What to produce:
The required answer is the data below, restated word for word with images omitted.

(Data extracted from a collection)

--- --- ---

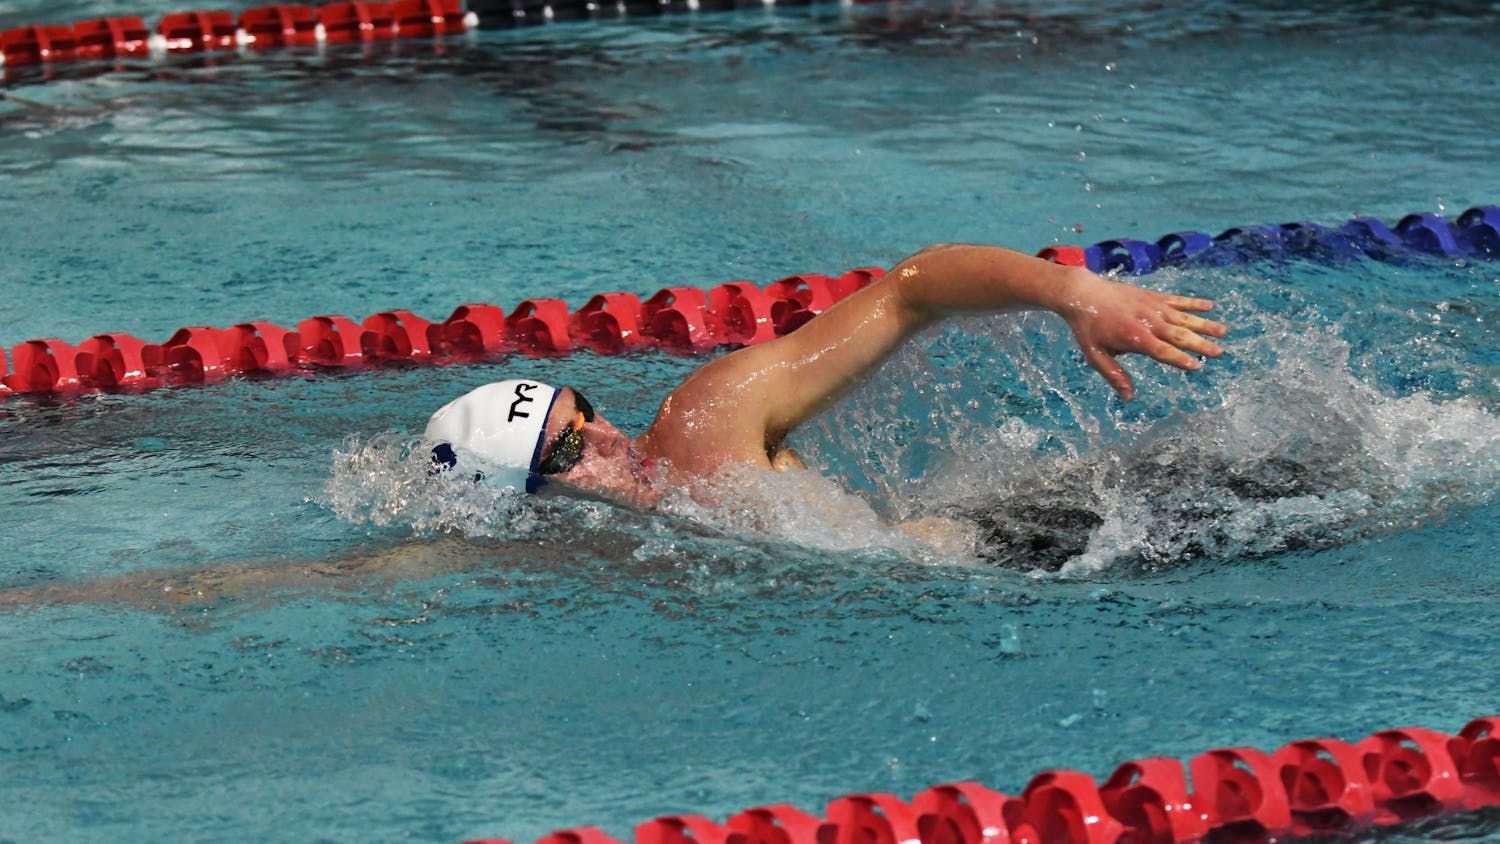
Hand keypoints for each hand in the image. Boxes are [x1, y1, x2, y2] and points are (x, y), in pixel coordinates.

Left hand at [1056, 272, 1226, 400]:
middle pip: (1179, 335)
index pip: (1163, 351)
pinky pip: (1177, 300)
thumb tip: (1129, 398)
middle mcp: (1149, 322)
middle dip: (1200, 344)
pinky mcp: (1153, 297)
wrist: (1083, 293)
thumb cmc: (1089, 327)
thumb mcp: (1095, 355)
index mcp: (1135, 338)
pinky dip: (1193, 303)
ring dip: (1204, 324)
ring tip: (1223, 331)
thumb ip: (1114, 375)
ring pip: (1183, 317)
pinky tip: (1210, 307)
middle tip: (1219, 352)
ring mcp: (1153, 307)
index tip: (1197, 366)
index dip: (1180, 359)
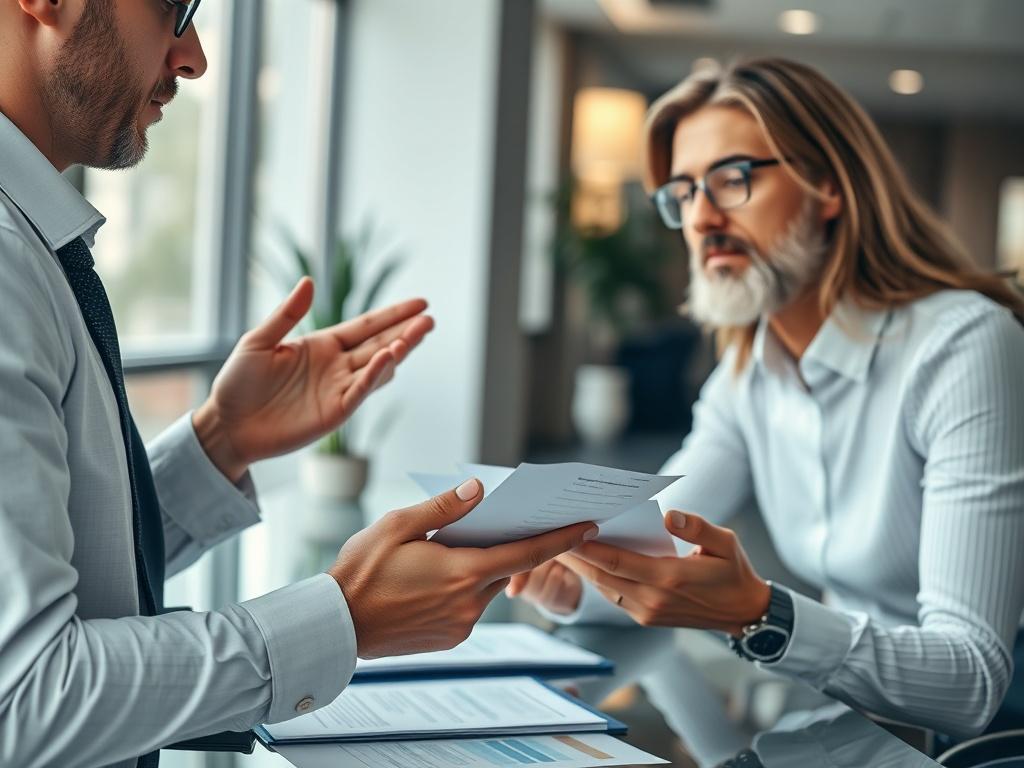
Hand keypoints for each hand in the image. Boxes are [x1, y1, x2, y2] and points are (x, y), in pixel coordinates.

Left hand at [193, 278, 432, 480]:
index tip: (420, 303)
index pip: (366, 326)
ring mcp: (339, 390)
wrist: (228, 424)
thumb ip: (287, 315)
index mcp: (322, 345)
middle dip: (406, 331)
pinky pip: (361, 391)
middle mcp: (337, 366)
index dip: (392, 315)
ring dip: (398, 351)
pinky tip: (389, 357)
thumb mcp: (258, 341)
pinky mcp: (335, 413)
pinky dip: (376, 374)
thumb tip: (309, 282)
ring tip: (416, 334)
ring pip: (378, 367)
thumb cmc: (238, 383)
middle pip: (380, 344)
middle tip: (430, 318)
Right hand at [329, 478, 598, 657]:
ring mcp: (462, 626)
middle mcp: (470, 604)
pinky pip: (470, 607)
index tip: (588, 527)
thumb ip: (445, 507)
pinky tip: (435, 579)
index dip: (561, 540)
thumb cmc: (361, 571)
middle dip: (505, 545)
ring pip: (487, 588)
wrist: (336, 626)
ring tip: (447, 551)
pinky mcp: (451, 639)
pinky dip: (463, 589)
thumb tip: (480, 488)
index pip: (526, 554)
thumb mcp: (397, 526)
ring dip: (478, 568)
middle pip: (505, 568)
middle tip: (497, 523)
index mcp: (463, 573)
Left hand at [559, 510, 769, 635]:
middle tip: (549, 535)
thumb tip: (671, 515)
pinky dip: (597, 579)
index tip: (567, 531)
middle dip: (574, 557)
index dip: (589, 548)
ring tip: (559, 545)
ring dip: (581, 569)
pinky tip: (585, 562)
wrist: (743, 614)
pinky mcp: (645, 617)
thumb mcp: (726, 543)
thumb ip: (698, 528)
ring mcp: (647, 612)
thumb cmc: (733, 572)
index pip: (617, 562)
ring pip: (603, 588)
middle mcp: (652, 599)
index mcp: (669, 579)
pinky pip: (613, 596)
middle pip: (602, 576)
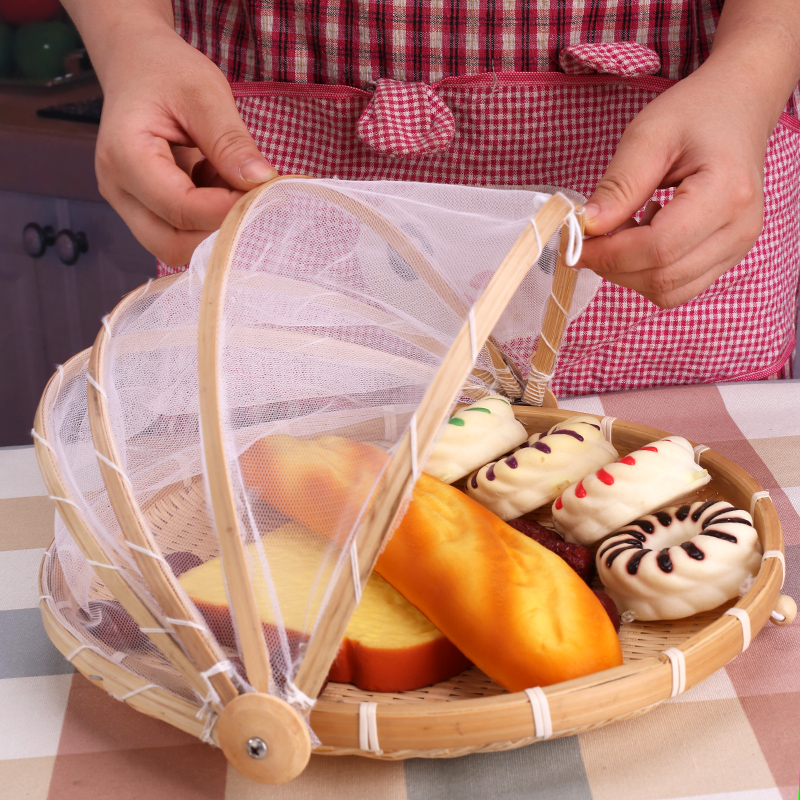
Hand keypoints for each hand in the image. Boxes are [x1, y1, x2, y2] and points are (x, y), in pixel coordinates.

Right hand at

--- --- ---

Exercise solution:
Hand keypoints for each hand in the image. Boxes are [x1, y1, x2, y2] and points are (x, y), in pixel coordinates.

Left hand at [1056, 272, 1226, 400]:
middle pip: (1179, 335)
index pip: (1163, 351)
pinky pip: (1177, 300)
thumb tip: (1129, 398)
middle mcp: (1149, 322)
middle dip: (1200, 344)
pinky mcp: (1153, 297)
wrist: (1083, 293)
thumb cmc: (1089, 327)
thumb mcp: (1095, 355)
index mcp: (1135, 338)
pinky dip: (1193, 303)
ring dip: (1204, 324)
ring tip: (1223, 331)
thumb ip: (1114, 375)
ring pip: (1183, 317)
pinky tip: (1210, 307)
middle tip: (1219, 352)
ring mcp: (1153, 307)
index tip: (1197, 366)
index dip: (1180, 359)
Hand keypoints for each hand in the image. Boxes are [x1, y1, x2, y2] and points are (x, y), in pixel coordinates.

Left hand at [193, 278, 432, 480]:
index tip: (420, 303)
index pip: (366, 326)
ring mcp: (339, 390)
wrist: (228, 424)
thumb ip: (287, 315)
index mcp: (322, 345)
middle dip: (406, 331)
pinky pip: (361, 391)
middle mcp: (337, 366)
index dip: (392, 315)
ring dip: (398, 351)
pinky tip: (389, 357)
thumb mcp: (258, 341)
pinky mcp: (335, 413)
pinky dip: (376, 374)
thumb tip: (309, 282)
ring tip: (416, 334)
ring pip: (378, 367)
thumb cmc: (238, 383)
middle pip: (380, 344)
middle tip: (430, 318)
Right hand at [329, 478, 598, 657]:
ring mcp: (462, 626)
middle mcp: (470, 604)
pinky pip: (470, 607)
index tip: (588, 527)
thumb ip: (445, 507)
pinky tip: (435, 579)
index dip: (561, 540)
thumb cmc: (361, 571)
middle dip: (505, 545)
ring pip: (487, 588)
wrist: (336, 626)
ring tip: (447, 551)
pinky mcp: (451, 639)
pinky dip: (463, 589)
thumb tip: (480, 488)
index pip: (526, 554)
thumb mcp: (397, 526)
ring dip: (478, 568)
middle pip: (505, 568)
middle tip: (497, 523)
index mcp: (463, 573)
Left hand at [559, 510, 769, 635]:
middle tip: (549, 535)
thumb tip: (671, 515)
pinky dip: (597, 579)
index tip: (567, 531)
middle dip: (574, 557)
index dip: (589, 548)
ring tip: (559, 545)
ring dip: (581, 569)
pinky tip: (585, 562)
wrist: (743, 614)
pinky mcp: (645, 617)
thumb mcp: (726, 543)
thumb ip: (698, 528)
ring mcp: (647, 612)
thumb cmc: (733, 572)
index pip: (617, 562)
ring pip: (603, 588)
middle mcp: (652, 599)
index mcp: (669, 579)
pinky pip: (613, 596)
middle pip: (602, 576)
Hand keypoints for each hand in the image. Boxes are [x1, y1, x2, y2] and points are (x, y), in pixel coordinates.

Right hand at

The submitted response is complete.